她说:“尽管你可能认为,孩子们本能地知道父母是否有最喜欢的孩子,以及这个孩子是谁,但数据令人惊讶。孩子们可能会认为家里的老大或‘宝宝’最受欢迎,或者认为家里的老大或‘宝宝’成绩优异,给父母带来的压力较小。然而实际上,父母可能有不同的原因导致这种偏爱——比如偏爱那些最吃力的孩子,或者和他们最相似的孩子。”
Griffin argues that it’s perfectly OK – and even expected – for parents to have favourites, and that parents shouldn’t feel guilty if they find themselves feeling closer to one child over another. She says that although children who believe they are the least-favoured child tend to have lower self-esteem and higher rates of depression, in the majority of cases, children have no idea which sibling their parent or parents prefer.

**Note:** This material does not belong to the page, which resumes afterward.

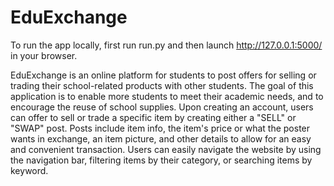 # EduExchange

To run the app locally, first run run.py and then launch http://127.0.0.1:5000/ in your browser.

EduExchange is an online platform for students to post offers for selling or trading their school-related products with other students. The goal of this application is to enable more students to meet their academic needs, and to encourage the reuse of school supplies. Upon creating an account, users can offer to sell or trade a specific item by creating either a "SELL" or "SWAP" post. Posts include item info, the item's price or what the poster wants in exchange, an item picture, and other details to allow for an easy and convenient transaction. Users can easily navigate the website by using the navigation bar, filtering items by their category, or searching items by keyword.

格里芬认为,父母有偏爱是完全可以接受的,甚至是意料之中的,如果父母发现自己和一个孩子更亲近,也不应该感到内疚。她说,尽管那些认为自己是最不受欢迎的孩子往往自尊心较低,患抑郁症的几率较高,但在大多数情况下,孩子不知道父母更喜欢哪一个兄弟姐妹。
Perhaps who the favourite child really is isn’t so important after all.
也许到底谁是最受欢迎的孩子并不那么重要。
No less love
爱不会少”
Griffin has found that the favourite-child conundrum has shown up in both her professional and personal lives: her three children constantly joke about who the ‘favourite’ child must be.
格里芬发现,最受偏爱的孩子这个难题在她的职业和个人生活中都出现过:她的三个孩子经常开玩笑说谁是“最受欢迎的”孩子。
Although she recommends parents or children who find that favouritism is affecting their relationships or mental health should speak to a paediatrician or mental health provider, she believes most imbalances can be addressed with simple tactics that demonstrate care and attention.
她建议父母或孩子如果发现偏爱影响了家人关系或心理健康,应该向儿科医生或心理健康提供者咨询,但她认为,大多数不平衡可以通过简单的策略来解决,以显示关心和关注。
Griffin says that although parents might not readily admit to favouritism, they certainly won’t be alone if they find themselves feeling closer to one child over another. Most mothers and fathers have favourites – and that’s OK.
格里芬说,虽然父母们可能不会轻易承认自己偏心,但如果发现对一个孩子更亲近,他们也肯定不会是独一无二的,“大多数父母都有自己的最爱,这真的没什么。”
“There are going to be days when we prefer to be around one child over another, for a number of different reasons,” she says. “The important thing to remember is that having a favourite child does not mean that you love your other children less.”
她说:“由于各种不同的原因,我们总有某一天会更喜欢和某一个孩子在一起。重要的是要记住,有一个自己最喜欢的孩子并不意味着你对其他孩子的爱会减少。”